EXERCISE REQUIREMENTS:
Below are some records. Return exactly the lines from the one containing "- Wishlist Samson" through the one containing "scroll(527, 387, down, 6)", both included, and only those.

THE RECORDS:
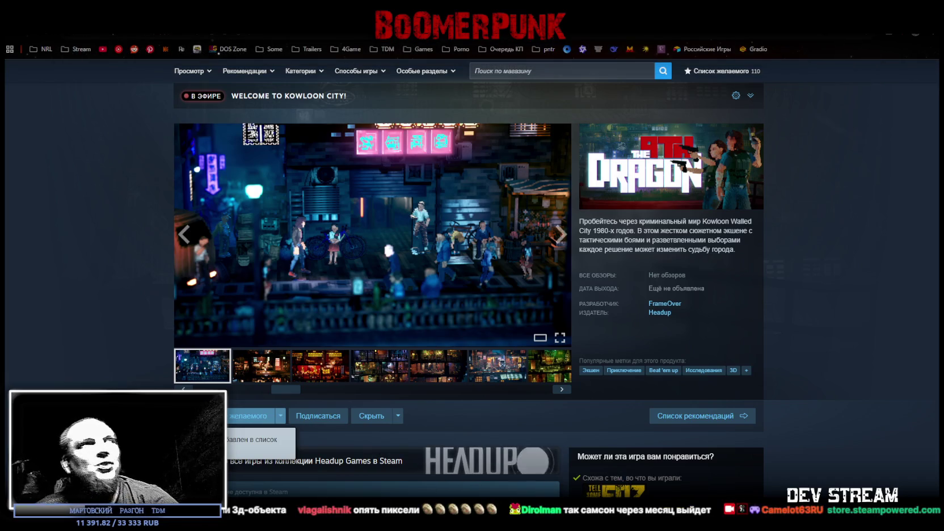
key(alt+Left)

--

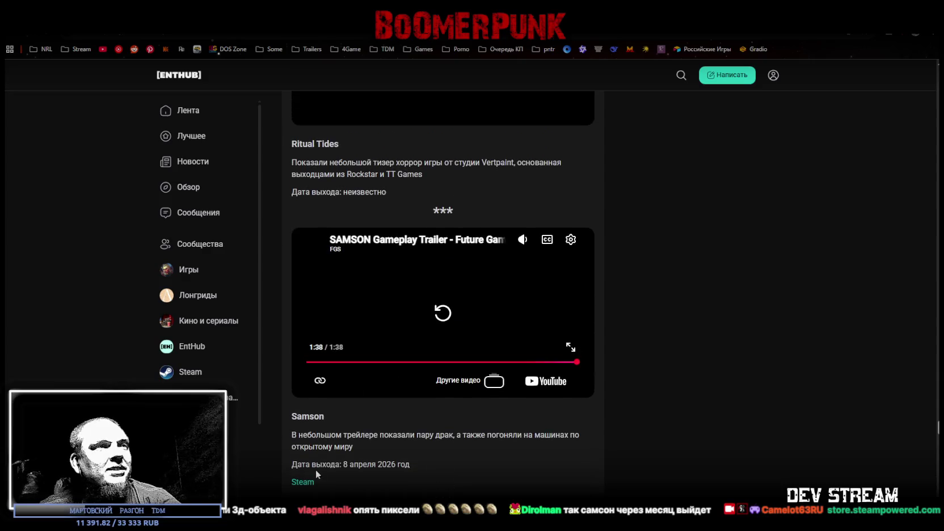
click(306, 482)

==

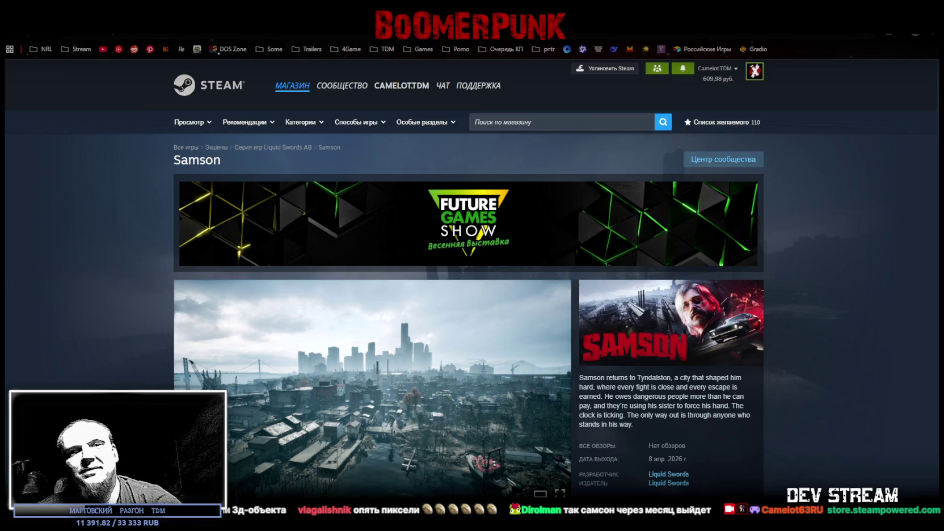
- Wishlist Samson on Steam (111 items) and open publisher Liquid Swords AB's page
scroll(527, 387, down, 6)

SOLUTION TO THIS TASK:
- Wishlist Samson on Steam (111 items) and open publisher Liquid Swords AB's page
scroll(527, 387, down, 6)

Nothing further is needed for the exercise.